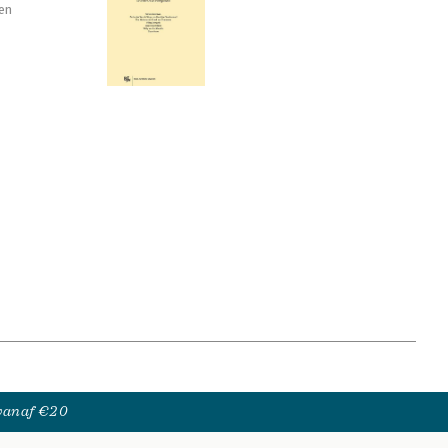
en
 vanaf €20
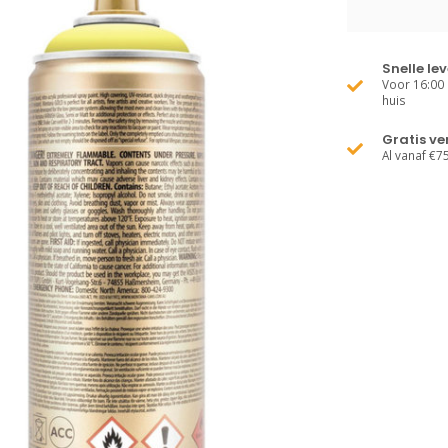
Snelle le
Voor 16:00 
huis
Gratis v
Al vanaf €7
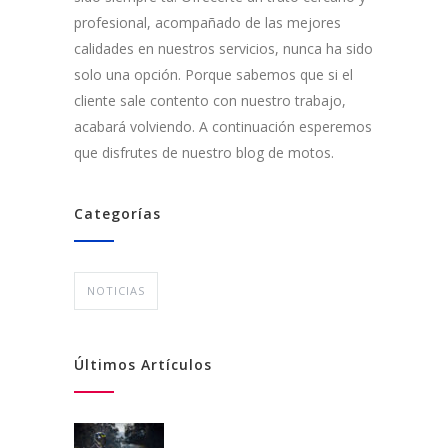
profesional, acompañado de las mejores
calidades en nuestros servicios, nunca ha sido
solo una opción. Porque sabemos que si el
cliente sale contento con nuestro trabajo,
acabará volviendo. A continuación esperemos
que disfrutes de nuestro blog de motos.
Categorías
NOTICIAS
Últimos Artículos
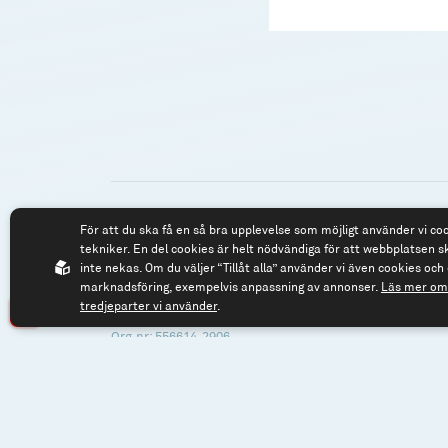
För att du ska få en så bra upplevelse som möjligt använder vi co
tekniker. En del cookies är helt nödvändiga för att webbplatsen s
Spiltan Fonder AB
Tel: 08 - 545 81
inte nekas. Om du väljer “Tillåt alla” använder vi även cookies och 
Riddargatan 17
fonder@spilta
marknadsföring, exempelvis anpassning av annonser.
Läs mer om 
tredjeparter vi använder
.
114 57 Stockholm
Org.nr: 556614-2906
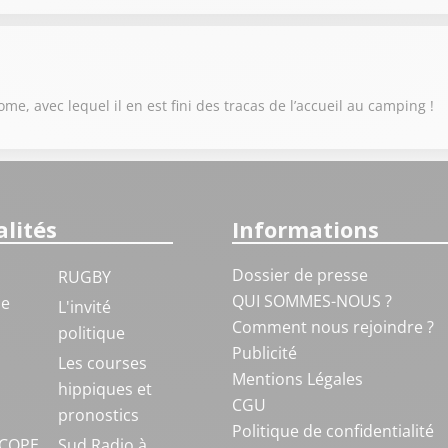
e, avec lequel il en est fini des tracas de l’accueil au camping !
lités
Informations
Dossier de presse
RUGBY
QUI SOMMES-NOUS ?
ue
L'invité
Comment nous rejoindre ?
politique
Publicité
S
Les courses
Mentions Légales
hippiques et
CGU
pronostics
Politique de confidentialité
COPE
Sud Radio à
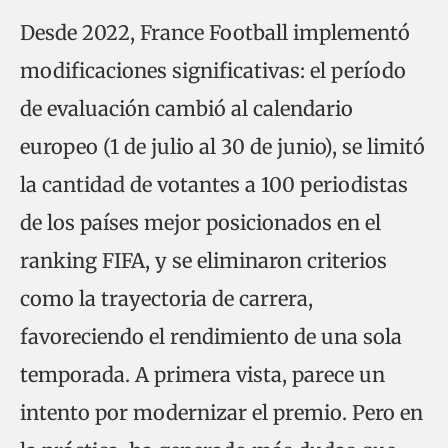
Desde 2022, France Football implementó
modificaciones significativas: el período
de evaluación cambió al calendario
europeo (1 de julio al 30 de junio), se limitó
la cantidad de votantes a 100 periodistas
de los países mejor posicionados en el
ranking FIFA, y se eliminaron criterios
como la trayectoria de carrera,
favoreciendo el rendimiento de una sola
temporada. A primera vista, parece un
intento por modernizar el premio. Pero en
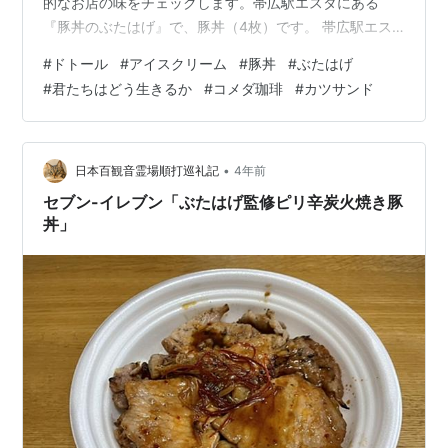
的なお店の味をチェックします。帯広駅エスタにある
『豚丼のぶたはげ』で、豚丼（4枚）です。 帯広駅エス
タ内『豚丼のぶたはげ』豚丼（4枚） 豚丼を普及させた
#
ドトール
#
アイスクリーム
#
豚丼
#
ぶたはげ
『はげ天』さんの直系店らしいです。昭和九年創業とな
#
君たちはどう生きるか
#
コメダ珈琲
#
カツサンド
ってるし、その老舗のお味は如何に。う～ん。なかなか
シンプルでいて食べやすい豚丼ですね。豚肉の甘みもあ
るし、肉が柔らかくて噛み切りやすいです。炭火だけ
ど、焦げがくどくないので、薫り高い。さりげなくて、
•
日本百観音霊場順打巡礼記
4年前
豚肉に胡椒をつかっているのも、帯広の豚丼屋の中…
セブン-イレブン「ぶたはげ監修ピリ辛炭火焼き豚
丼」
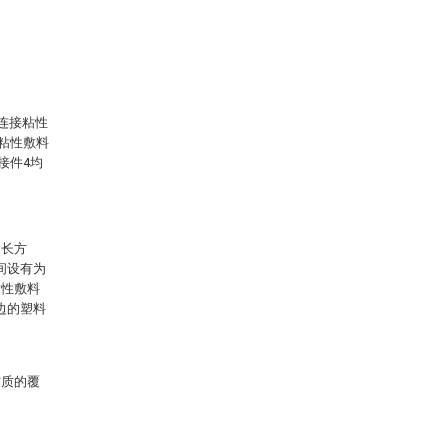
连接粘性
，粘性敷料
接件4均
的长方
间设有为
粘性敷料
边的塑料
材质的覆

**TASK OBJECTIVE**
Put every line of text from the records above into a JSON list of strings, one string per line, with blank lines and the pictures left out.

**FINISHED EXERCISE**
[
  "en",
  " vanaf €20",
  "Snelle le",
  "Voor 16:00 ",
  "huis",
  "Gratis v",
  "Al vanaf €7",
  "profesional, acompañado de las mejores",
  "calidades en nuestros servicios, nunca ha sido",
  "solo una opción. Porque sabemos que si el",
  "cliente sale contento con nuestro trabajo,",
  "acabará volviendo. A continuación esperemos",
  "que disfrutes de nuestro blog de motos.",
  "Categorías",
  "NOTICIAS",
  "Últimos Artículos",
  "För att du ska få en så bra upplevelse som möjligt använder vi co",
  "tekniker. En del cookies är helt nödvändiga för att webbplatsen s",
  "Spiltan Fonder AB",
  "Tel: 08 - 545 81",
  "inte nekas. Om du väljer “Tillåt alla” använder vi även cookies och ",
  "Riddargatan 17",
  "fonder@spilta",
  "marknadsföring, exempelvis anpassning av annonser.",
  "Läs mer om ",
  "tredjeparter vi använder",
  ".",
  "114 57 Stockholm",
  "Org.nr: 556614-2906",
  "e, avec lequel il en est fini des tracas de l’accueil au camping !",
  "lités",
  "Informations",
  "Dossier de presse",
  "RUGBY",
  "QUI SOMMES-NOUS ?",
  "ue",
  "L'invité",
  "Comment nous rejoindre ?",
  "politique",
  "Publicité",
  "S",
  "Les courses",
  "Mentions Légales",
  "hippiques et",
  "CGU",
  "pronostics",
  "Politique de confidentialité",
  "COPE",
  "Sud Radio à",
  "Desde 2022, France Football implementó",
  "modificaciones significativas: el período",
  "de evaluación cambió al calendario",
  "europeo (1 de julio al 30 de junio), se limitó",
  "la cantidad de votantes a 100 periodistas",
  "de los países mejor posicionados en el",
  "ranking FIFA, y se eliminaron criterios",
  "como la trayectoria de carrera,",
  "favoreciendo el rendimiento de una sola",
  "temporada. A primera vista, parece un",
  "intento por modernizar el premio. Pero en",
  "的なお店の味をチェックします。帯広駅エスタにある",
  "『豚丼のぶたはげ』で、豚丼（4枚）です。 帯広駅エス",
  "タ内『豚丼のぶたはげ』豚丼（4枚） 豚丼を普及させた",
  "#",
  "ドトール",
  "#",
  "アイスクリーム",
  "#",
  "豚丼",
  "#",
  "ぶたはげ",
  "『はげ天』さんの直系店らしいです。昭和九年創業とな",
  "#",
  "君たちはどう生きるか",
  "#",
  "コメダ珈琲",
  "#",
  "カツサンド",
  "ってるし、その老舗のお味は如何に。う～ん。なかなか",
  "シンプルでいて食べやすい豚丼ですね。豚肉の甘みもあ",
  "るし、肉が柔らかくて噛み切りやすいです。炭火だけ",
  "ど、焦げがくどくないので、薫り高い。さりげなくて、",
  "•",
  "日本百観音霊場順打巡礼記",
  "4年前",
  "豚肉に胡椒をつかっているのも、帯広の豚丼屋の中…",
  "セブン-イレブン「ぶたはげ監修ピリ辛炭火焼き豚",
  "丼」",
  "连接粘性",
  "，粘性敷料",
  "接件4均",
  "的长方",
  "间设有为",
  "粘性敷料",
  "边的塑料",
  "材质的覆"
]